Cars stopped bewildered as tattooed riders in short shorts rode past on tall bikes. The spokes on children’s wheels wheezed like tiny demons relishing the end of the world. Licentious cat-calls froze the world in terror as we caromed down the streets to the Eastbank Esplanade. Once there, the battlers started circling and menacing their foes. Thunder raged on the ground in the form of firecrackers and the earth split open in a noxious haze of smoke bombs. Beer cans pelted the fighters and ricocheted without consequence as everyone’s breath thickened with blood lust and cigarettes. It was apocalypse come on a bicycle. In a blur of rage limbs wielding foam-wrapped bats and boxing-glove-tipped jousts stabbed and bashed bodies to alcohol-soaked pulp. Rotten eggs flew from the air and splattered a rider, blinding him long enough to receive a weapon to the neck and bringing him to the ground. The egg grenadier pointed from atop his platform on the birthday cake bike and laughed wickedly.

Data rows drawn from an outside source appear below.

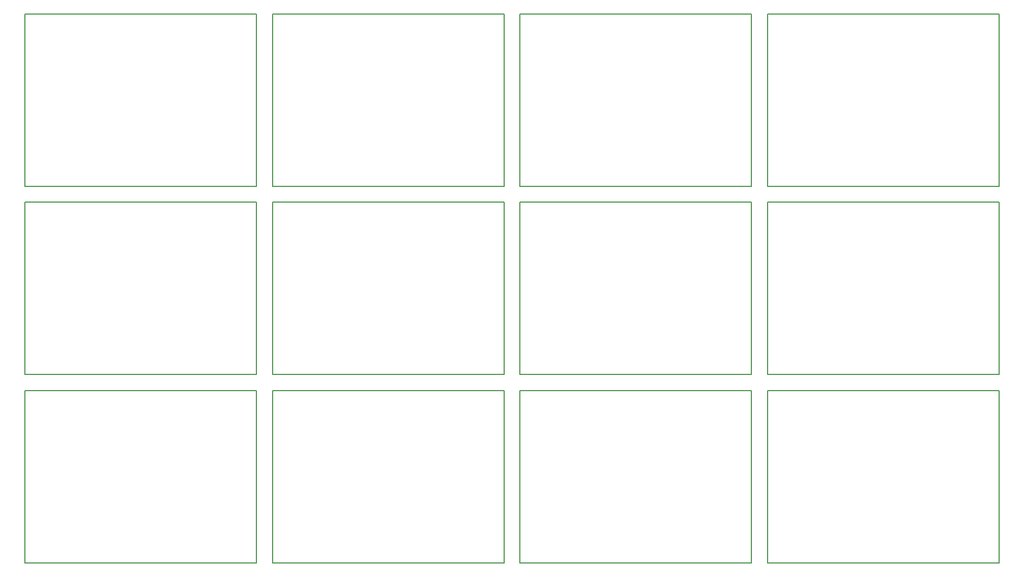
<source format=gbr>
G04 #@! TF.FileFunction,Paste,Bot*
%FSLAX46Y46*%
G04 Gerber Fmt 4.6, Leading zero omitted, Abs format (unit mm)*
G04 Created by KiCad (PCBNEW 4.0.6-e0-6349~53~ubuntu16.04.1) date Thu Mar 16 16:11:01 2017*
%MOMM*%
%LPD*%
G01*
G04 APERTURE LIST*
%ADD10C,0.100000*%
%ADD11C,0.150000*%
G04 APERTURE END LIST*
D10*
D11*
X167500800Y-101002920D02*
X131250800Y-101002920D01*
X167500800Y-71502920D02*
X131250800Y-71502920D01*
X167500800Y-42002920D02*
X131250800Y-42002920D01*
X128750800Y-101002920D02*
X92500800Y-101002920D01*
X128750800Y-71502920D02*
X92500800Y-71502920D01*
X128750800Y-42002920D02*
X92500800Y-42002920D01*
X90000800Y-101002920D02*
X53750800Y-101002920D01*
X90000800Y-71502920D02*
X53750800Y-71502920D01*
X90000800Y-42002920D02*
X53750800Y-42002920D01*
X51250800Y-101002920D02*
X15000800Y-101002920D01*
X51250800Y-71502920D02*
X15000800Y-71502920D01*
X167500800Y-74002920D02*
X167500800Y-101002920D01*
X167500800Y-44502920D02*
X167500800Y-71502920D01*
X167500800Y-15002920D02*
X167500800Y-42002920D01*
X128750800Y-74002920D02*
X128750800Y-101002920D01*
X128750800Y-44502920D02*
X128750800Y-71502920D01*
X128750800Y-15002920D02*
X128750800Y-42002920D01*
X90000800Y-74002920D02*
X90000800Y-101002920D01*
X90000800Y-44502920D02*
X90000800Y-71502920D01*
X90000800Y-15002920D02*
X90000800Y-42002920D01*
X51250800Y-74002920D02*
X51250800Y-101002920D01*
X51250800Y-44502920D02*
X51250800Y-71502920D01*
X131250800Y-101002920D02*
X131250800Y-74002920D01*
X131250800Y-71502920D02*
X131250800Y-44502920D01*
X131250800Y-42002920D02*
X131250800Y-15002920D01*
X92500800Y-101002920D02*
X92500800Y-74002920D01*
X92500800Y-71502920D02*
X92500800Y-44502920D01*
X92500800Y-42002920D02*
X92500800Y-15002920D01*
X53750800Y-101002920D02*
X53750800Y-74002920D01*
X53750800Y-71502920D02*
X53750800Y-44502920D01*
X53750800Y-42002920D02*
X53750800Y-15002920D01*
X15000800Y-101002920D02*
X15000800Y-74002920D01*
X15000800Y-71502920D02*
X15000800Y-44502920D01*
X167500800Y-74002920D02*
X131250800Y-74002920D01*
X167500800Y-44502920D02*
X131250800Y-44502920D01*
X167500800Y-15002920D02*
X131250800Y-15002920D01*
X128750800Y-74002920D02*
X92500800Y-74002920D01*
X128750800Y-44502920D02*
X92500800Y-44502920D01*
X128750800Y-15002920D02*
X92500800Y-15002920D01*
X90000800Y-74002920D02*
X53750800Y-74002920D01*
X90000800Y-44502920D02*
X53750800Y-44502920D01*
X90000800Y-15002920D02*
X53750800Y-15002920D01*
X51250800Y-74002920D02*
X15000800Y-74002920D01*
X51250800Y-44502920D02*
X15000800Y-44502920D01*
X51250800Y-15002920D02*
X15000800Y-15002920D01*
X51250800Y-42002920D02*
X15000800Y-42002920D01*
X51250800Y-15002920D02*
X51250800Y-42002920D01*
X15000800Y-42002920D02*
X15000800Y-15002920D01*
M02*

</source>
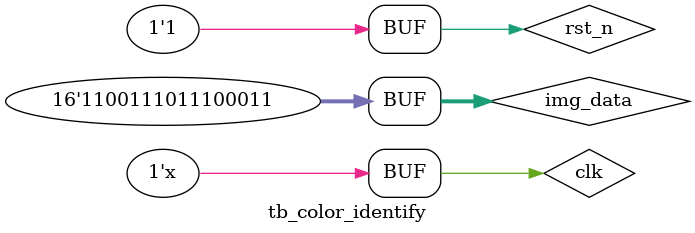
<source format=v>
`timescale 1ns / 1ps


module tb_color_identify;

	// Inputs
	reg clk;
	reg rst_n;
	reg [15:0] img_data;

	// Outputs
	wire [7:0] img_Y_r1;
	wire img_en;

	// Instantiate the Unit Under Test (UUT)
	color_identify uut (
		.clk(clk), 
		.rst_n(rst_n), 
		.img_data(img_data), 
		.img_Y_r1(img_Y_r1), 
		.img_en(img_en)
	);
always #10 clk <= ~clk;
	initial begin
		// Initialize Inputs
		clk = 0;
		rst_n = 0;
		img_data = 0;

		// Wait 100 ns for global reset to finish
		#100;
		rst_n = 1;
		img_data = 16'b11001_110111_00011;
        
		// Add stimulus here

	end
      
endmodule


</source>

A spectator came at him with a blunt metal rod but was thwarted as the mighty warrior wrestled it from his grasp. “What the fuck are you doing with this?!” screamed the bare beer-bellied fighter with only a hint of outrage in his voice. Another lesser foe approached his perch and he rained down kicks upon their battered heads, eliminating them from competition. One by one the competition dwindled to a ragged three teams. As kicks and punches were exchanged the crowd of spectators surged with “Tip it! Tip it! Tip it!” They rushed the birthday cake bike and with insatiable claws ripped it to the ground and flung the warriors to the pavement, upside down and unconscious. A scrum burst in the middle and the winners whapped and bapped their opponents into submission. Beer wiped blood, sweat, and tears as they shouted into the dying afternoon air with glory and victory.
As the defeated warriors picked themselves and the scraps from their chariots off the ground the crowd dispersed to different drinking holes. And as the sun set over the whole grisly scene the Cowabunga Dude swigged his final sip, stared across the blood-stained river, and said, “Chiblam. Chiblooey.” Ultimate Day commenced.